Die 20-jährige Sandra Overlack gehört zu dem Quartett der zurückgetretenen Vorstände. In Coronazeiten könne man wenig Wahlkampf machen, argumentiert sie, und deshalb sei es nicht realistisch, dass die Klimaliste die Fünfprozenthürde überspringe. Nach derzeitigen Wahlprognosen könnten Grün-Rot-Rot aber drei bis fünf Prozent zum Sieg fehlen – sollte die Klimaliste so viele Stimmen wegnehmen, würde man also aktiv eine bessere Klimapolitik verhindern. „Das ist so heikel, dass wir nicht reinfunken sollten“, sagt Overlack. Sie selbst steht zwar weiterhin auf dem Stimmzettel für den Wahlkreis Rastatt. Wahlkampf will sie aber keinen mehr machen.
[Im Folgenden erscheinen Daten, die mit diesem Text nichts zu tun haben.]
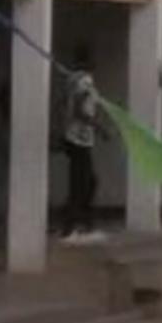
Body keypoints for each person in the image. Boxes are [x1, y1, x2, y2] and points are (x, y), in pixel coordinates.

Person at [54, 71, 103, 244]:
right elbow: (79, 111)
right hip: (76, 142)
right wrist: (99, 127)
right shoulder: (81, 90)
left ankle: (81, 222)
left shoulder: (85, 88)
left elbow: (78, 108)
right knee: (81, 183)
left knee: (88, 182)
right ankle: (70, 228)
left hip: (81, 141)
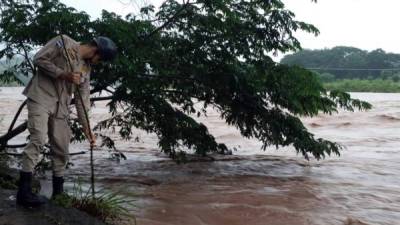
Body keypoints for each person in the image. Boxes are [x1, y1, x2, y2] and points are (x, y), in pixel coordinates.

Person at [16, 34, 117, 207]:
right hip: (41, 96)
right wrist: (64, 75)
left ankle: (58, 193)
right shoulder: (63, 42)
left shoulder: (85, 69)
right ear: (96, 51)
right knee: (38, 139)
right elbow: (38, 58)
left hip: (61, 106)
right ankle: (23, 192)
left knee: (62, 147)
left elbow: (82, 100)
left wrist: (88, 131)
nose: (98, 62)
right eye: (100, 59)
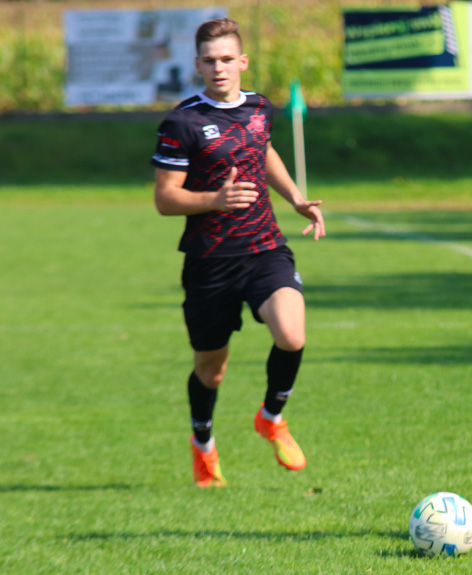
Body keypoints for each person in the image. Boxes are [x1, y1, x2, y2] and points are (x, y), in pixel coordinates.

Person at [151, 17, 326, 488]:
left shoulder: (259, 108)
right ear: (197, 66)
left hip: (265, 247)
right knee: (212, 371)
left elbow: (262, 149)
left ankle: (272, 417)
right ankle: (203, 446)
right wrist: (214, 199)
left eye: (227, 59)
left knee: (291, 333)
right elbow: (165, 198)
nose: (219, 68)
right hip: (209, 261)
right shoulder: (182, 121)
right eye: (209, 61)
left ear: (242, 62)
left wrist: (295, 199)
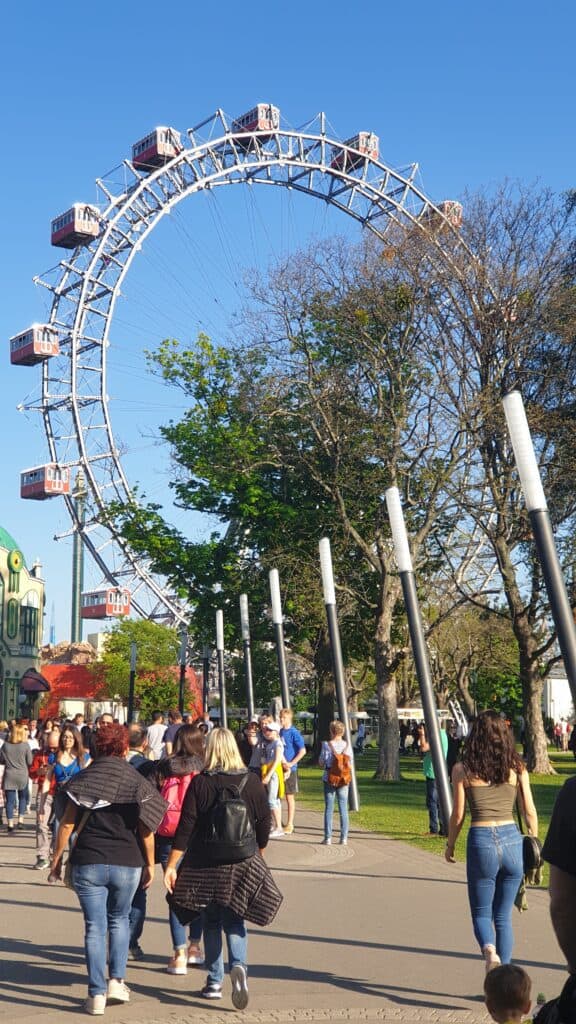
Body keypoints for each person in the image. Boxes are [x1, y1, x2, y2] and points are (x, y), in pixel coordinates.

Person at [48, 722, 167, 1015]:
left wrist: (56, 859)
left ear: (96, 747)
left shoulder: (83, 778)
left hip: (89, 860)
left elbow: (67, 824)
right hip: (128, 862)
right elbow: (147, 829)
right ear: (124, 747)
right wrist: (150, 864)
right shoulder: (137, 782)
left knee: (94, 926)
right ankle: (116, 981)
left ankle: (96, 994)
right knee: (120, 920)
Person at [164, 727, 276, 1007]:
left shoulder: (201, 783)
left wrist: (172, 864)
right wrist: (258, 852)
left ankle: (214, 981)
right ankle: (239, 966)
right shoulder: (251, 782)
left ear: (210, 750)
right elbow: (264, 824)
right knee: (236, 919)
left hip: (206, 862)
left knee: (211, 921)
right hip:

„Wenn wir nichts machen, sterben wir alle aus“

Alexander Grevel lacht, wenn man ihn auf diesen Konflikt anspricht: „Dieses Thema wird außerhalb stärker diskutiert als innerhalb der Partei“, sagt er. Die große Mehrheit sei dafür, zur Landtagswahl anzutreten – nur so könne man den Parteien, auch den Grünen, Druck machen, denen er im Übrigen bei ihrer Klimapolitik die Schulnote 3,4 geben würde. Weiter hätten die Kommunalwahlen in Nordrhein-Westfalen und in Bayern gezeigt, dass die Klimaliste sehr viele Nichtwähler mobilisieren könne: „Am Ende gewinnen Grüne und Klimaliste Stimmen.“

Fast aus dem Nichts eine Partei zu gründen und zu führen, hält die Klimaliste aber in Atem, ständig gibt es Debatten und müssen Brände gelöscht werden. Manche Wahlplakate wurden nicht rechtzeitig fertig, zum Wahlprogramm wurden 150 Änderungsanträge eingereicht, dann auch noch das Fiasko mit dem Parteitag. Man wolle jetzt erstmals eine Person fest anstellen, eine Finanzkraft, sagt Alexander Grevel. Finanziert wird die Klimaliste aus Spenden und Mitgliedsbeiträgen – wobei Letztere freiwillig sind. Das sei für Studierende ziemlich attraktiv, meint Grevel.

Die meisten in der Klimaliste sind jedenfalls mit großem Engagement dabei. Und das sei angesichts der Gefahren auch nötig, meint Saska Knispel de Acosta: „Wenn wir nichts machen, sterben wir alle aus.“ Beim Klimaschutz, da hört der Spaß dann auf.